All marine fuel tanks have baffles welded inside to dampen the momentum of the fuel sloshing around in the tank. You cannot put a bladder in the tank.
Dr MicroChip

This is what I thought as well, but the hose we inserted into the tank didn't hit anything at all. I tried to see into the tank from the gauge hole, but couldn't see any baffles. There is minimal space however, it could be that I just didn't look at a correct angle.

We will replace the tank(s), but I'm looking for a solution not requiring the removal of the engines. I don't think there is a way of installing a new steel tank without pulling out the engines (or cutting through the floor).
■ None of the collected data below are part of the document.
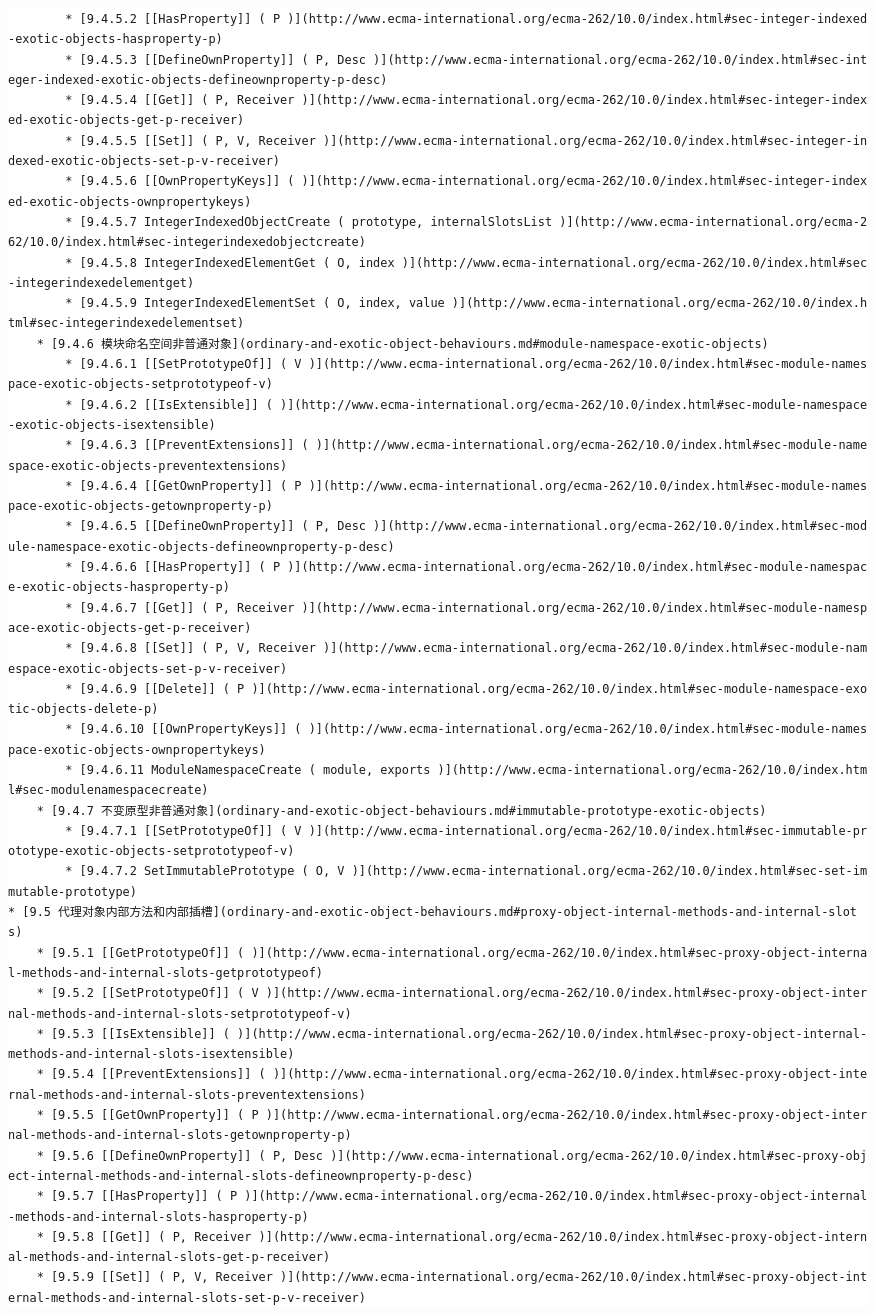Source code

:             * [9.4.5.2 [[HasProperty]] ( P )](http://www.ecma-international.org/ecma-262/10.0/index.html#sec-integer-indexed-exotic-objects-hasproperty-p)
            * [9.4.5.3 [[DefineOwnProperty]] ( P, Desc )](http://www.ecma-international.org/ecma-262/10.0/index.html#sec-integer-indexed-exotic-objects-defineownproperty-p-desc)
            * [9.4.5.4 [[Get]] ( P, Receiver )](http://www.ecma-international.org/ecma-262/10.0/index.html#sec-integer-indexed-exotic-objects-get-p-receiver)
            * [9.4.5.5 [[Set]] ( P, V, Receiver )](http://www.ecma-international.org/ecma-262/10.0/index.html#sec-integer-indexed-exotic-objects-set-p-v-receiver)
            * [9.4.5.6 [[OwnPropertyKeys]] ( )](http://www.ecma-international.org/ecma-262/10.0/index.html#sec-integer-indexed-exotic-objects-ownpropertykeys)
            * [9.4.5.7 IntegerIndexedObjectCreate ( prototype, internalSlotsList )](http://www.ecma-international.org/ecma-262/10.0/index.html#sec-integerindexedobjectcreate)
            * [9.4.5.8 IntegerIndexedElementGet ( O, index )](http://www.ecma-international.org/ecma-262/10.0/index.html#sec-integerindexedelementget)
            * [9.4.5.9 IntegerIndexedElementSet ( O, index, value )](http://www.ecma-international.org/ecma-262/10.0/index.html#sec-integerindexedelementset)
        * [9.4.6 模块命名空间非普通对象](ordinary-and-exotic-object-behaviours.md#module-namespace-exotic-objects)
            * [9.4.6.1 [[SetPrototypeOf]] ( V )](http://www.ecma-international.org/ecma-262/10.0/index.html#sec-module-namespace-exotic-objects-setprototypeof-v)
            * [9.4.6.2 [[IsExtensible]] ( )](http://www.ecma-international.org/ecma-262/10.0/index.html#sec-module-namespace-exotic-objects-isextensible)
            * [9.4.6.3 [[PreventExtensions]] ( )](http://www.ecma-international.org/ecma-262/10.0/index.html#sec-module-namespace-exotic-objects-preventextensions)
            * [9.4.6.4 [[GetOwnProperty]] ( P )](http://www.ecma-international.org/ecma-262/10.0/index.html#sec-module-namespace-exotic-objects-getownproperty-p)
            * [9.4.6.5 [[DefineOwnProperty]] ( P, Desc )](http://www.ecma-international.org/ecma-262/10.0/index.html#sec-module-namespace-exotic-objects-defineownproperty-p-desc)
            * [9.4.6.6 [[HasProperty]] ( P )](http://www.ecma-international.org/ecma-262/10.0/index.html#sec-module-namespace-exotic-objects-hasproperty-p)
            * [9.4.6.7 [[Get]] ( P, Receiver )](http://www.ecma-international.org/ecma-262/10.0/index.html#sec-module-namespace-exotic-objects-get-p-receiver)
            * [9.4.6.8 [[Set]] ( P, V, Receiver )](http://www.ecma-international.org/ecma-262/10.0/index.html#sec-module-namespace-exotic-objects-set-p-v-receiver)
            * [9.4.6.9 [[Delete]] ( P )](http://www.ecma-international.org/ecma-262/10.0/index.html#sec-module-namespace-exotic-objects-delete-p)
            * [9.4.6.10 [[OwnPropertyKeys]] ( )](http://www.ecma-international.org/ecma-262/10.0/index.html#sec-module-namespace-exotic-objects-ownpropertykeys)
            * [9.4.6.11 ModuleNamespaceCreate ( module, exports )](http://www.ecma-international.org/ecma-262/10.0/index.html#sec-modulenamespacecreate)
        * [9.4.7 不变原型非普通对象](ordinary-and-exotic-object-behaviours.md#immutable-prototype-exotic-objects)
            * [9.4.7.1 [[SetPrototypeOf]] ( V )](http://www.ecma-international.org/ecma-262/10.0/index.html#sec-immutable-prototype-exotic-objects-setprototypeof-v)
            * [9.4.7.2 SetImmutablePrototype ( O, V )](http://www.ecma-international.org/ecma-262/10.0/index.html#sec-set-immutable-prototype)
    * [9.5 代理对象内部方法和内部插槽](ordinary-and-exotic-object-behaviours.md#proxy-object-internal-methods-and-internal-slots)
        * [9.5.1 [[GetPrototypeOf]] ( )](http://www.ecma-international.org/ecma-262/10.0/index.html#sec-proxy-object-internal-methods-and-internal-slots-getprototypeof)
        * [9.5.2 [[SetPrototypeOf]] ( V )](http://www.ecma-international.org/ecma-262/10.0/index.html#sec-proxy-object-internal-methods-and-internal-slots-setprototypeof-v)
        * [9.5.3 [[IsExtensible]] ( )](http://www.ecma-international.org/ecma-262/10.0/index.html#sec-proxy-object-internal-methods-and-internal-slots-isextensible)
        * [9.5.4 [[PreventExtensions]] ( )](http://www.ecma-international.org/ecma-262/10.0/index.html#sec-proxy-object-internal-methods-and-internal-slots-preventextensions)
        * [9.5.5 [[GetOwnProperty]] ( P )](http://www.ecma-international.org/ecma-262/10.0/index.html#sec-proxy-object-internal-methods-and-internal-slots-getownproperty-p)
        * [9.5.6 [[DefineOwnProperty]] ( P, Desc )](http://www.ecma-international.org/ecma-262/10.0/index.html#sec-proxy-object-internal-methods-and-internal-slots-defineownproperty-p-desc)
        * [9.5.7 [[HasProperty]] ( P )](http://www.ecma-international.org/ecma-262/10.0/index.html#sec-proxy-object-internal-methods-and-internal-slots-hasproperty-p)
        * [9.5.8 [[Get]] ( P, Receiver )](http://www.ecma-international.org/ecma-262/10.0/index.html#sec-proxy-object-internal-methods-and-internal-slots-get-p-receiver)
        * [9.5.9 [[Set]] ( P, V, Receiver )](http://www.ecma-international.org/ecma-262/10.0/index.html#sec-proxy-object-internal-methods-and-internal-slots-set-p-v-receiver)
There were two shaft locking bolts, perhaps 8mm (5/16") in diameter. I think the shafts have been replaced at some point, at least the props are. It could be that the shaft zinc actually prevented the shaft from going too much backwards, since it hits the shaft support if the shaft moves backward.
 
Ok, so I am trying Tao talk the wife into letting me build a hard top for our 89 390. Has anyone seen one? What did you think?
 
Ok, so I am trying Tao talk the wife into letting me build a hard top for our 89 390. Has anyone seen one? What did you think?

I thought about it but what a huge undertaking. You are talking maybe 10' long and 13' wide. That is a big structure. Do you have the skills and the place to make something that big? Then you have to weld up/bend custom aluminum tubing to hold it up. You would have to use a structural foam core and a couple of layers of biaxial plus some foam core joists to give it stiffness. You don't want to put anything heavy up there or the boat will want to roll more and wifey won't like that. Take some measurements and look around at surplus marine places. You can probably buy one cheaper than making one.